Typical of Paul’s films, the set design is absolutely top-notch. Sadly, that’s the only good thing I can say about the screenplay.

Let’s start with the action sequences. You have the hero with his gun, a ninja girl, and an MMA reject. With this combination, you’d probably expect quite a lot of fights. There are 2. And neither are very good. The first one pits our party against one generic monster, and the choreography is actually quite good. Sadly, this is counteracted by how the camera cuts to a new angle every second.

Then there’s the fight between Cung Le and the monster leader, who’s clearly watched too many Predator movies in his days. He fights with wristblades, a spear, and has a code of honor, ffs. None of that really matters, because the directors obviously noticed that Cung Le’s fighting skills are about as good as his acting at this point, and the camera now cuts every half a second, AND shakes spaztastically so you can’t ever really see what the hell is going on.

All the other action sequences are just a lot of running around, which are also ruined by the “special effect” they use on the creatures. What they did was play the creature footage in fast forward to make them look really fast. There’s a gazillion problems with that. First of all, anyone who’s watched an episode of Knight Rider before knows that fast forward footage just looks plain retarded. Second of all, they’re outrun by our heroes anyways. To make it look even worse, the camera cuts quite often in these sequences too. It’s as if this film was specifically targetted at audiences with ADD.

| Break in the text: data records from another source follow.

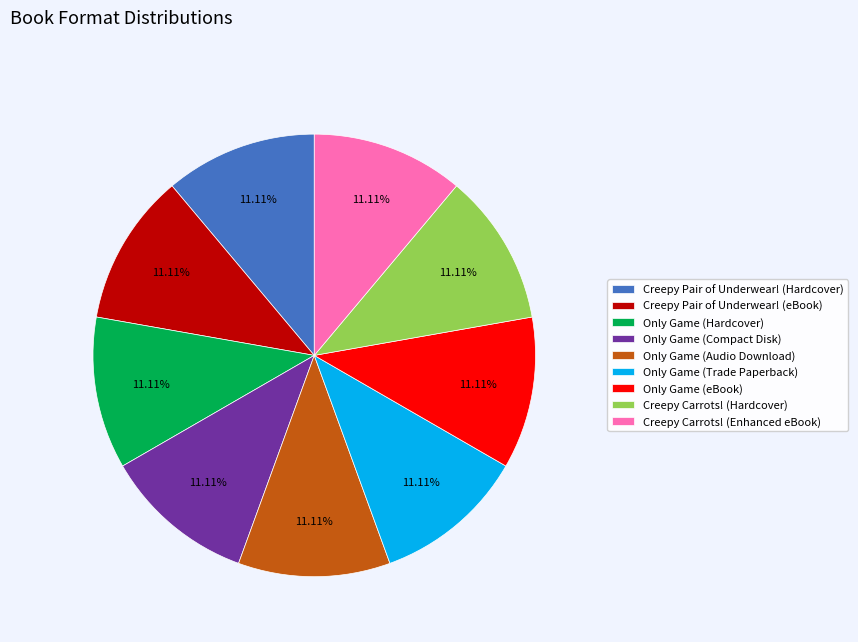

How many segments does this pie chart have?

9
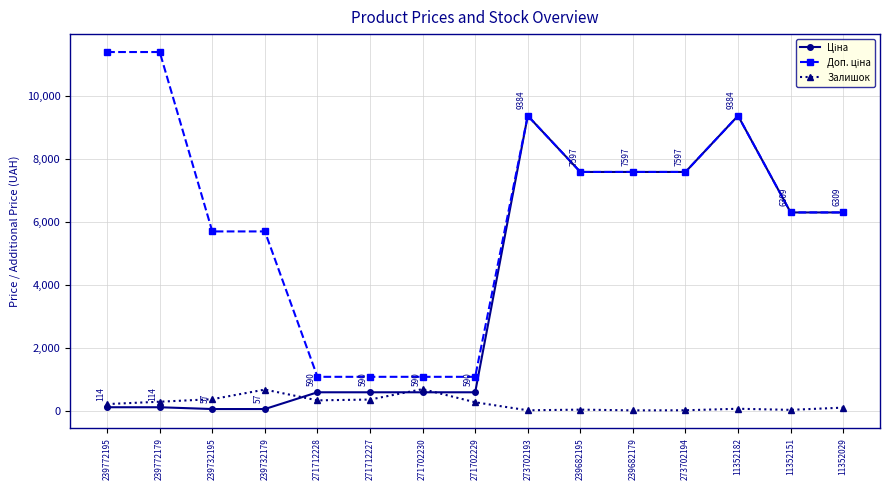

What is the total value across all series at 271712227?

2030.6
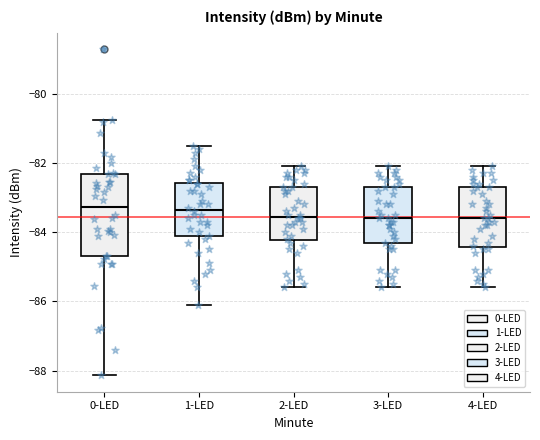

Reading left to right, read every box against the y-axis: the position of its median line, the range the box covers, and the ends of its whiskers. The values are not printed on the chart, so give them approximately, as read against the axis.

0-LED: median -83.2, box -84.6 to -82.4, whiskers -88.2 to -80.8
1-LED: median -83.4, box -84.2 to -82.6, whiskers -86.0 to -81.4
2-LED: median -83.6, box -84.2 to -82.6, whiskers -85.6 to -82.0
3-LED: median -83.6, box -84.4 to -82.6, whiskers -85.6 to -82.0
4-LED: median -83.6, box -84.4 to -82.6, whiskers -85.6 to -82.0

This is also evident in the pacing, which is lightning fast. Too fast perhaps. A lot of people cry plot holes after seeing it, even though there aren’t any. It just moves so fast that you’d probably miss it. I’m all for fast paced action movies, but the problem here is that most action movies are braindead, while this one sports a complicated and severely convoluted plot.

PLOT: 5
ACTING: 1.5
CINEMATOGRAPHY: 3.5

VERDICT: 4 (not an average)

It’s really a shame, because this movie sports so many good ideas. It has many elements that could’ve made the film incredible. Sadly, no effort has been made to make those elements work together to make a good movie. Just goes to show that you can’t throw a gazillion good ideas together and have the result turn out good, in the same way you don’t just randomly toss 5 star ingredients together and expect it to taste good. Although you probably won’t be bored watching this movie, it’s ultimately not very rewarding. You won’t miss out if you skip it unless you’re a seriously hardcore sci-fi fan.